Information is multi-dimensional

Setting aside any debate about whether or not we are making a Faustian bargain with technology and that we will live to regret it, I do want to make the point that data shouldn’t become just another bad 4-letter word, especially when it comes to leveraging it to drive change. It can be a factor for good and I think we can make it work, this staying-human-in-the-age-of-data thing as long as we remember that data means nothing by itself. It only means something when humans interpret it against other data or other inputs. Mr. Tobaccowala’s point is that business can save itself, prosper, and help society grow to a better future if it factors in the human characteristics of dreams, story-telling, feelings, intuition, and empathy. If that happens, then data can potentially be transformed into information that more closely aligns with the purest intent of the corporation’s soul and its culture. Or to bastardize a phrase from Abraham Lincoln, “to serve the better angels of its nature”.

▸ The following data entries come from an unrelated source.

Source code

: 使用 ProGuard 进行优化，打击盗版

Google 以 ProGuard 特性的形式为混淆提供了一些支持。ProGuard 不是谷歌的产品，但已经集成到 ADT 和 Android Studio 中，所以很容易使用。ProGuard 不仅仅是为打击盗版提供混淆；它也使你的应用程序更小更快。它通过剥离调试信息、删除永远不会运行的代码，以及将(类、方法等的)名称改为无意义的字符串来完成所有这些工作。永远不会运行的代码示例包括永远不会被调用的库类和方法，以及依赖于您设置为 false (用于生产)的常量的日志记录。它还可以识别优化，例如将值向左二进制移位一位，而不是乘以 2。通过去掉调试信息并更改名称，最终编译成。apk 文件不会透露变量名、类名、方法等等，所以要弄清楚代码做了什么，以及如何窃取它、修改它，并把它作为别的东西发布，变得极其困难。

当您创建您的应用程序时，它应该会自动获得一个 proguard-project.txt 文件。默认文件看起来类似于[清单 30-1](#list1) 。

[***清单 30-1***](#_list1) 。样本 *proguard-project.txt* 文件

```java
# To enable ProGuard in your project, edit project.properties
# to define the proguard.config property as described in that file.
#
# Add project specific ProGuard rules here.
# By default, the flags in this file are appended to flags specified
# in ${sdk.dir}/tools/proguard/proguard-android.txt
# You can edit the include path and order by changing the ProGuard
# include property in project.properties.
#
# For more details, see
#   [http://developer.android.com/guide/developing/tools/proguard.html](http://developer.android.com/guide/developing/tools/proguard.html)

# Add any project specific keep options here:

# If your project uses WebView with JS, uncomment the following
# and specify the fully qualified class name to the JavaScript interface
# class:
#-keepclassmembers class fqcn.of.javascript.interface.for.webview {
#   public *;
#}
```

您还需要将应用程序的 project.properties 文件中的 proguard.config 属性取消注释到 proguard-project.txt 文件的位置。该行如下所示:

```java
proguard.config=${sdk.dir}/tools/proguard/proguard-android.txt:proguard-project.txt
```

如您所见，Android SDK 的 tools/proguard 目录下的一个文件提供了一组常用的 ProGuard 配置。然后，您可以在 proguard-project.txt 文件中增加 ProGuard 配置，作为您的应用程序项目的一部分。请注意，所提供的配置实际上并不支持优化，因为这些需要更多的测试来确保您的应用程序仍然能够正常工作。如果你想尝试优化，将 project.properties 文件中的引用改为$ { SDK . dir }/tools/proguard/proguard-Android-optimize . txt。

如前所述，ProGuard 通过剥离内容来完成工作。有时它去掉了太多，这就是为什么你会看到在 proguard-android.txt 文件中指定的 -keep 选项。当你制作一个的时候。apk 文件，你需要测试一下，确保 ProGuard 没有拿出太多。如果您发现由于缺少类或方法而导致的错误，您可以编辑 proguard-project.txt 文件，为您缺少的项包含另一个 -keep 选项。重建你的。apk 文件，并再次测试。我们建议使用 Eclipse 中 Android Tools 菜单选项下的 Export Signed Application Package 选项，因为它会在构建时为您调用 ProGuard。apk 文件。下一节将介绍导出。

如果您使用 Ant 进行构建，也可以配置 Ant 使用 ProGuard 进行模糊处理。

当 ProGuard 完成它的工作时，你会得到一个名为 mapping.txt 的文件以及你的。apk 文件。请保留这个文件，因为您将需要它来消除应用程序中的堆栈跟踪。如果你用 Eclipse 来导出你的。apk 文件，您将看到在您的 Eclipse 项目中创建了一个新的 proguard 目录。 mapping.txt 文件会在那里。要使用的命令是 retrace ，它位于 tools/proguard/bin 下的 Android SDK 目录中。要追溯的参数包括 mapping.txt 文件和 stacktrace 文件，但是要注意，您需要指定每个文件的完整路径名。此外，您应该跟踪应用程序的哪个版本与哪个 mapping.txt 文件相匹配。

I spend an extraordinary amount of time looking at data about people (our employees we train, our customers we guide, our markets we serve, activity generated by the #customersuccess profession to which I belong), and I’ve learned that it can be too easy to draw conclusions only from observing data. While it’s clean, fast, mathematical, and verging on clinical, it is also abstracted from the object of measurement. We can observe something but if we don’t know all the forces at play we are only seeing one dimension. And so to fill out the picture we must take multiple views from different angles and we must connect as humans to discuss and make collective determinations.

Customer experience improvements aren’t accidental

Data needs people. But there’s also the other imperative that is driving businesses to adopt advanced technologies (AI, machine learning) at higher rates… customers actually want data. Or, rather, they want the good stuff that comes from a company’s effective use of data. Do I, as a customer, perceive that its collection and use delivers me the value I expect? This is where a company’s vulnerability and tension exists and where the fight for the soul of business plays out. If the customer perceives that the action of data collection is more in service to the company then to them, then that customer’s future business with the company becomes clouded. Trust is compromised. We see this now with social media companies inability to assuage fears of their user base that their personal data is being exploited.

But there is a flip side. How many of you have family members who marvel at how quickly the checkout lines move at Costco? How many of you have friends who say their time has been subsumed by online shopping and that they are dazzled by the speed of Amazon Prime? How many of you have learned at the touch of a thumb of a hundred ways to mix cocktails during this pandemic?

These experiences are not accidental. They come from systematic collection of data and of people behind the scenes at companies making decisions of how to trigger some positive (for the customer) actions.

Ultimately, what you do with data has to be about serving the best interests of the customer. Nothing more, nothing less. Follow that dictum and the soul will be just fine.